INTRODUÇÃO
Ângela se irritou quando, ante toda aquela paisagem paradisíaca, avistou uma garrafa afundada na areia. Era uma tarde de março, quando o calor e a brisa se juntam para anunciar que o outono já se aproxima e logo vai esfriar em todo o litoral paulista.
Chovera na noite anterior e agora ela se lembrava da canção de Tom Jobim, que entoara em duo com Tatiana: “...são as águas de março, fechando o verão... É pau é pedra, é o fim do caminho!” Essa canção as tinha ajudado a decidir adiar noite a viagem, com medo de que caíssem árvores pelo caminho ou que a chuva tornasse o trajeto perigoso.
Tinham pego a estrada pela manhã, já sem chuva. Agora, caminhando pela praia, ainda podia visualizar o efeito da chuva na região. Muitas folhas ainda verdes se misturavam com as já amareladas e marrons, trazidas pelo mar agitado, formando na areia um mosaico multicolorido que, felizmente, estava pouco salpicado de objetos que não fossem orgânicos, arrumados ali pela própria natureza.
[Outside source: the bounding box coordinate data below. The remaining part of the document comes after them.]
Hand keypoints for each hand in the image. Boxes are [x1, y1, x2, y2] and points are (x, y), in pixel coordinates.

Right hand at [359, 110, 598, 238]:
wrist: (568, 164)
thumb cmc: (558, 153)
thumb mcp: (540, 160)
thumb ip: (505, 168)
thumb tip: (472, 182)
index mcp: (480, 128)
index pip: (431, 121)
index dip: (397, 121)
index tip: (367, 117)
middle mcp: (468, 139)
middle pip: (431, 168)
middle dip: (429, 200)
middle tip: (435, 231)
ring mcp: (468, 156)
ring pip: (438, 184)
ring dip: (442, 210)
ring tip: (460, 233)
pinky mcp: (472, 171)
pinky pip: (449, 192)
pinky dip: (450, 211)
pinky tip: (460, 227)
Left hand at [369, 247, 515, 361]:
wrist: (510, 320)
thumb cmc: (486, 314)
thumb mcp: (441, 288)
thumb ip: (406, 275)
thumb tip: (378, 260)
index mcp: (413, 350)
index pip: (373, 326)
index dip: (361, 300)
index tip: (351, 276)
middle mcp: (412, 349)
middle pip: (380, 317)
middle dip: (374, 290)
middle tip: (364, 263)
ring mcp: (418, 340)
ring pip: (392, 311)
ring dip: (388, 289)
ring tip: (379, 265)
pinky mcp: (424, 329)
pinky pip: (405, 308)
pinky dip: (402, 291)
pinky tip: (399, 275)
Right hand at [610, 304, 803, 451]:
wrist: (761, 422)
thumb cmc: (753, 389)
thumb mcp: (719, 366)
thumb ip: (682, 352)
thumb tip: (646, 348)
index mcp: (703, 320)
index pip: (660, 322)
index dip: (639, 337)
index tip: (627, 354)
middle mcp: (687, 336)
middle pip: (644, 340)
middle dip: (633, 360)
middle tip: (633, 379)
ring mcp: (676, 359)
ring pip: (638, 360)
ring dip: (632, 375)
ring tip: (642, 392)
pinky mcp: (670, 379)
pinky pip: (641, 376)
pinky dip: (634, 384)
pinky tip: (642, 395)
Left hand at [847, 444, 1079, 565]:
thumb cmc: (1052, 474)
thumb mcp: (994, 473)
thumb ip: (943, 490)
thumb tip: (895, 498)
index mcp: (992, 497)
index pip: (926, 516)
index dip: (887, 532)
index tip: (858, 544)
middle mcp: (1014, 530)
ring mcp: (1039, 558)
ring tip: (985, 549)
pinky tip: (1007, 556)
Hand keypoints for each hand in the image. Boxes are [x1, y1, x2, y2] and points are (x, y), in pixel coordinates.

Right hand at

Talvez tenha sido pelo fato de haver poucos detritos poluentes na praia que seus olhos ficaram alerta àquele ponto específico. Em outra praia mais poluída provavelmente a garrafa não lhe chamasse a atenção.
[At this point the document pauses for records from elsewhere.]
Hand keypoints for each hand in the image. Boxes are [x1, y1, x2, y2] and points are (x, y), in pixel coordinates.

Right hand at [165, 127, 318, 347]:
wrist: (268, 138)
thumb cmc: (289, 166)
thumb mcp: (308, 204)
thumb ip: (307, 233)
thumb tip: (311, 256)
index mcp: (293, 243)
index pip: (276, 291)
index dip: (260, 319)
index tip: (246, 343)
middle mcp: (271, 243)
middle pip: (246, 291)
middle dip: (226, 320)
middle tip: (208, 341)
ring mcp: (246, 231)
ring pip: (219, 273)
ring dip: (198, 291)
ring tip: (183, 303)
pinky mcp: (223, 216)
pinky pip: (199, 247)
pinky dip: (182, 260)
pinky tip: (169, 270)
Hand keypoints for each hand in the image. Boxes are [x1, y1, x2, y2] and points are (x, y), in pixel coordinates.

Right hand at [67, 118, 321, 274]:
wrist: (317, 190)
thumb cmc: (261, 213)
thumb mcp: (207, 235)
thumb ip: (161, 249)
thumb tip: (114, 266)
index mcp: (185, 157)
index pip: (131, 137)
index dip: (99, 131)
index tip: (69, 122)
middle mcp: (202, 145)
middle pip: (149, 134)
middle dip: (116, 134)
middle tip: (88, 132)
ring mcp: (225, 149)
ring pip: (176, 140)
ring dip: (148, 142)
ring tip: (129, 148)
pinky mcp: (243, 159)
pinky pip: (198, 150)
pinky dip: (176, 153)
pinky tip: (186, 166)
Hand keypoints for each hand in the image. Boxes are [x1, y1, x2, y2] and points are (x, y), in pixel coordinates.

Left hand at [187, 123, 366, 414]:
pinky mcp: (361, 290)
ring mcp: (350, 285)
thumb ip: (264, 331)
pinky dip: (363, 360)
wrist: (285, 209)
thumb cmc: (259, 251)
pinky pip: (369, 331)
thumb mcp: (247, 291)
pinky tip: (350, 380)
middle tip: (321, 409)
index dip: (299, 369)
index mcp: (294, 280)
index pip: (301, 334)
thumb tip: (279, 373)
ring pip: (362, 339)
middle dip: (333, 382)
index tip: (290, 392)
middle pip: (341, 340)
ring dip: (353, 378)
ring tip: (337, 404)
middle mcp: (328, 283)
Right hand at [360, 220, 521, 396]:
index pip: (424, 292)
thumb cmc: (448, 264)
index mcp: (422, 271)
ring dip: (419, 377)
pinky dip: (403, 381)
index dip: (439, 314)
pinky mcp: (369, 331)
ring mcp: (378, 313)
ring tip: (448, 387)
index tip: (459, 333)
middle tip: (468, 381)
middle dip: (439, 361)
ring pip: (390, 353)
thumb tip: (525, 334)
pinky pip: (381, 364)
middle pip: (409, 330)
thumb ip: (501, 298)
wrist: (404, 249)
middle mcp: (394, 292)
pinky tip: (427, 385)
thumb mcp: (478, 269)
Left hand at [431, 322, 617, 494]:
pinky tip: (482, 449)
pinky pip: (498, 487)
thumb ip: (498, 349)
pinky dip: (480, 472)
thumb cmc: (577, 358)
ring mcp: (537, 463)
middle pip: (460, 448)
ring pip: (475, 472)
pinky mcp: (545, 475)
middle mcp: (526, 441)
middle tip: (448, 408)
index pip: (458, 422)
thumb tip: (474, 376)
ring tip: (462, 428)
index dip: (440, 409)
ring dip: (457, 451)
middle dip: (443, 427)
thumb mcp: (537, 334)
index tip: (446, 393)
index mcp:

_ Não adianta! _ resmungou para si mesma _ Por mais que tentemos conscientizar, há pessoas que continuam atirando lixo na praia.
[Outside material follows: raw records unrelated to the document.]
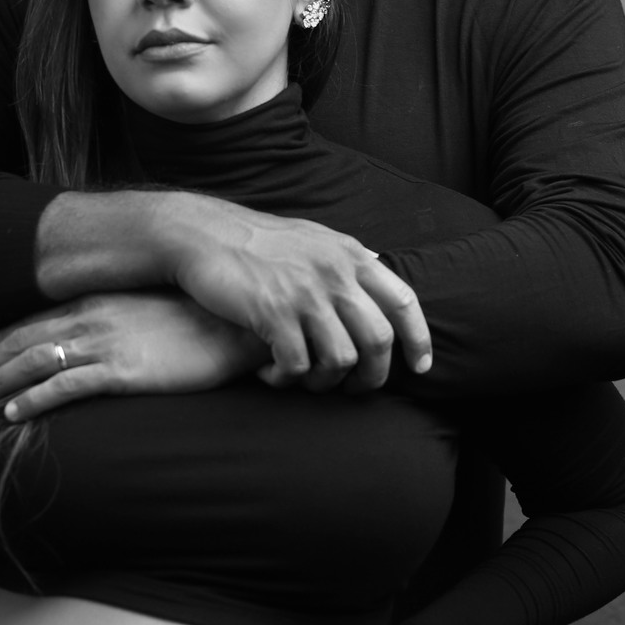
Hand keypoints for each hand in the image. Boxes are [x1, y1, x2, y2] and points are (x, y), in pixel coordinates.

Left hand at [0, 291, 267, 419]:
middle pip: (26, 339)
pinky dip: (33, 398)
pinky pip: (64, 386)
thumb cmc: (203, 321)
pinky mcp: (121, 371)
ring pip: (35, 362)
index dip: (6, 338)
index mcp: (101, 302)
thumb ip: (126, 321)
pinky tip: (13, 412)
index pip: (40, 319)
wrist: (236, 324)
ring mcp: (106, 344)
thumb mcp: (154, 313)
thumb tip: (113, 335)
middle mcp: (95, 318)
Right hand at [164, 197, 431, 391]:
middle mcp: (335, 274)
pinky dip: (288, 379)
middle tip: (357, 390)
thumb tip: (381, 267)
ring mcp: (305, 294)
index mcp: (351, 256)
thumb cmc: (258, 240)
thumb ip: (347, 257)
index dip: (419, 340)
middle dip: (373, 376)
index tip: (420, 367)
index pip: (404, 303)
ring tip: (307, 381)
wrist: (204, 234)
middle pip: (378, 341)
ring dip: (326, 382)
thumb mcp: (314, 237)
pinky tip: (272, 374)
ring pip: (341, 360)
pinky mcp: (273, 314)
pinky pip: (298, 365)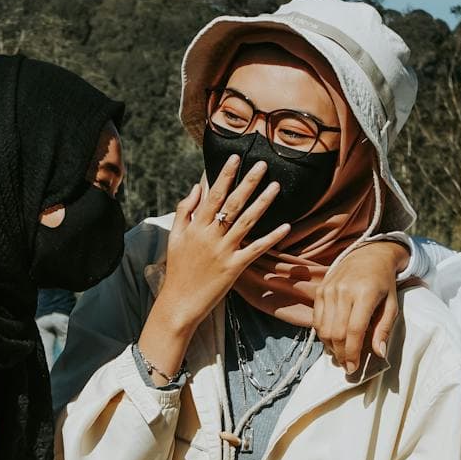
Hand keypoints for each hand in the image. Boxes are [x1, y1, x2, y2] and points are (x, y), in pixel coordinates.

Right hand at [151, 156, 291, 337]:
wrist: (179, 302)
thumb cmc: (177, 269)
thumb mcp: (175, 236)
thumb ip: (185, 210)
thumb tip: (198, 187)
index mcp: (196, 226)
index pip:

Surpreendeu-se ao ver que a garrafa estava completamente vedada com uma rolha atada ao gargalo por uma cordinha e o que pareceu alguma resina vedando completamente a boca. Ao levantá-la viu que havia um papel dentro, cuidadosamente atado com uma fitinha vermelha. A corda amarrada à rolha também estava delicadamente trabalhada com nós de macramê.
“Um náufrago?”
Imediatamente se arrependeu desse pensamento idiota, pois um náufrago, muito provavelmente, não teria recursos para vedar a garrafa daquela forma, atar sua carta com uma fita vermelha, vedar a rolha com resina ou mesmo dar nós de macramê para enfeitar sua mensagem de salvação.
Tentou abrir a garrafa ali mesmo, mas ficou evidente que necessitaria alguma ferramenta para a tarefa. Dirigiu-se à casa de Tatiana e, depois de pegar um saca-rolhas e uma faca, se meteu no quarto e cortou o dedo antes mesmo de conseguir chegar até a rolha.
“Quando você vai aprender a controlar a ansiedade?” Perguntou-se.
Respirou fundo, se sentou na borda da cama com a garrafa na mão direita. Meteu o dedo indicador da mão esquerda na boca, para chupar o sangue, e se dedicou à tarefa pacientemente.
Removeu a resina, cortou a cordinha e pegou o saca-rolhas.
A cortiça esfarelou quando tentou arrancá-la da boca da garrafa. Empurrou-a para dentro e pensou que tinha o caminho livre para o papel meio enrolado que parecia querer revelar-lhe um grande segredo.
Mas a tarefa não foi assim tão fácil, já que não conseguia tocar com o dedo no papel, para puxá-lo para fora, e o rolo era mais grosso que a abertura na boca da garrafa.
Depois de pensar por alguns instantes, se lembrou de um prendedor de cabelo, em formato de agulha de tricô, feito de bambu, que trazia na mala.
Usou a faca para partir a ponta do prendedor em duas, formando uma espécie de pinça, que introduziu pela boca da garrafa. Com essa pinça prendeu uma ponta da folha de papel e a enrolou, para que seu diâmetro diminuísse e passasse, finalmente, pelo gargalo.
O que estava escrito no papel mudaria sua vida para sempre!